■ DOCUMENT SEGMENT:

**********

ZEN-NOH
- Company type: Cooperative federation
- Industry: agriculture
- Founded: 1972
- Headquarters: Japan
- Number of employees: 12,557
- Website: zennoh.or.jp

= Zen-Noh =

Japanese federation of agricultural cooperatives

The National Federation of Agricultural Co-operative Associations (全国農業協同組合連合会, Zenkoku Nōgyō Kyōdō Kumiai Rengōkai), in short ZEN-NOH (全農, Zennō), is a federation of agricultural cooperatives in Japan. ZEN-NOH was formed in 1972 with the joining of the ZENHANREN group (National Marketing Federation of Agricultural Cooperative Associations) and the ZENKOREN group (National Purchasing Federation of Agricultural Cooperative Associations). ZEN-NOH consists of 1,173 agricultural cooperatives and federations that in 2004 had a combined revenue of $53.8 billion (USD). ZEN-NOH is involved in the marketing, tracking, and quality assurance of the products of its cooperatives. As of 2006, ZEN-NOH has declared that it will not participate in the research and development of genetically modified foods. ZEN-NOH is one of the world's largest importers of animal feeds and agricultural fertilizers. 70% of the sales of chemical fertilizers in Japan are handled by them. ZEN-NOH is also largely involved in the production of farming equipment, primarily tractors.

**********

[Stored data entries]
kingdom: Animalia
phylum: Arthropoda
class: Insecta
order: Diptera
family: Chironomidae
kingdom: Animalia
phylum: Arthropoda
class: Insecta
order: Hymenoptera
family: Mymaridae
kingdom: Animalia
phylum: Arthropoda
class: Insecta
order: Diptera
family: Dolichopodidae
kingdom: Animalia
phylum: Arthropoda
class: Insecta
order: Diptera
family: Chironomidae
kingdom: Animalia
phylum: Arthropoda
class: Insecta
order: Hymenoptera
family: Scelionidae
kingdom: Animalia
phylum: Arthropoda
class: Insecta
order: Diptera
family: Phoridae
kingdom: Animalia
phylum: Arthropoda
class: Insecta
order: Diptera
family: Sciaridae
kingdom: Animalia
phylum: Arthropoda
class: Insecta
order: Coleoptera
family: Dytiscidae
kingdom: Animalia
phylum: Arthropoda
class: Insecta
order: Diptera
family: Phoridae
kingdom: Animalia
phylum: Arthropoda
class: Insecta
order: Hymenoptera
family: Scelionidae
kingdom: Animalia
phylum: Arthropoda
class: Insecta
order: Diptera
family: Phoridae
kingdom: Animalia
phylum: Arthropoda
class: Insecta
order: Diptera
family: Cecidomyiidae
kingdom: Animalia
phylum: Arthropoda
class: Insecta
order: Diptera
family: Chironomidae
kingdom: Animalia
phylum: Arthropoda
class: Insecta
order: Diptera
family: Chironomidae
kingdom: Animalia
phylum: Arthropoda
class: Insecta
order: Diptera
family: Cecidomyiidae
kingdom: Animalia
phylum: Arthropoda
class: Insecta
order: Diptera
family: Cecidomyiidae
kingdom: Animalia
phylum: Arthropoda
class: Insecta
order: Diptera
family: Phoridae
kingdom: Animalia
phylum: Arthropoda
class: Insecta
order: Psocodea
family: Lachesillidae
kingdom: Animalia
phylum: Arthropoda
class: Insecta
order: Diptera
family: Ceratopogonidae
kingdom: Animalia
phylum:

**********

■ AIM OF THE TASK:
Summarize the text on ZEN-NOH in two sentences.

■ RESPONSE TO THIS EXERCISE:
ZEN-NOH is a Japanese federation of agricultural cooperatives, formed in 1972 by joining the ZENHANREN and ZENKOREN groups, and it consists of 1,173 cooperatives and federations that had a combined revenue of $53.8 billion (USD) in 2004. It handles the marketing, tracking, and quality assurance of its cooperatives' products, is one of the world's largest importers of animal feeds and agricultural fertilizers, and is largely involved in producing farming equipment, primarily tractors.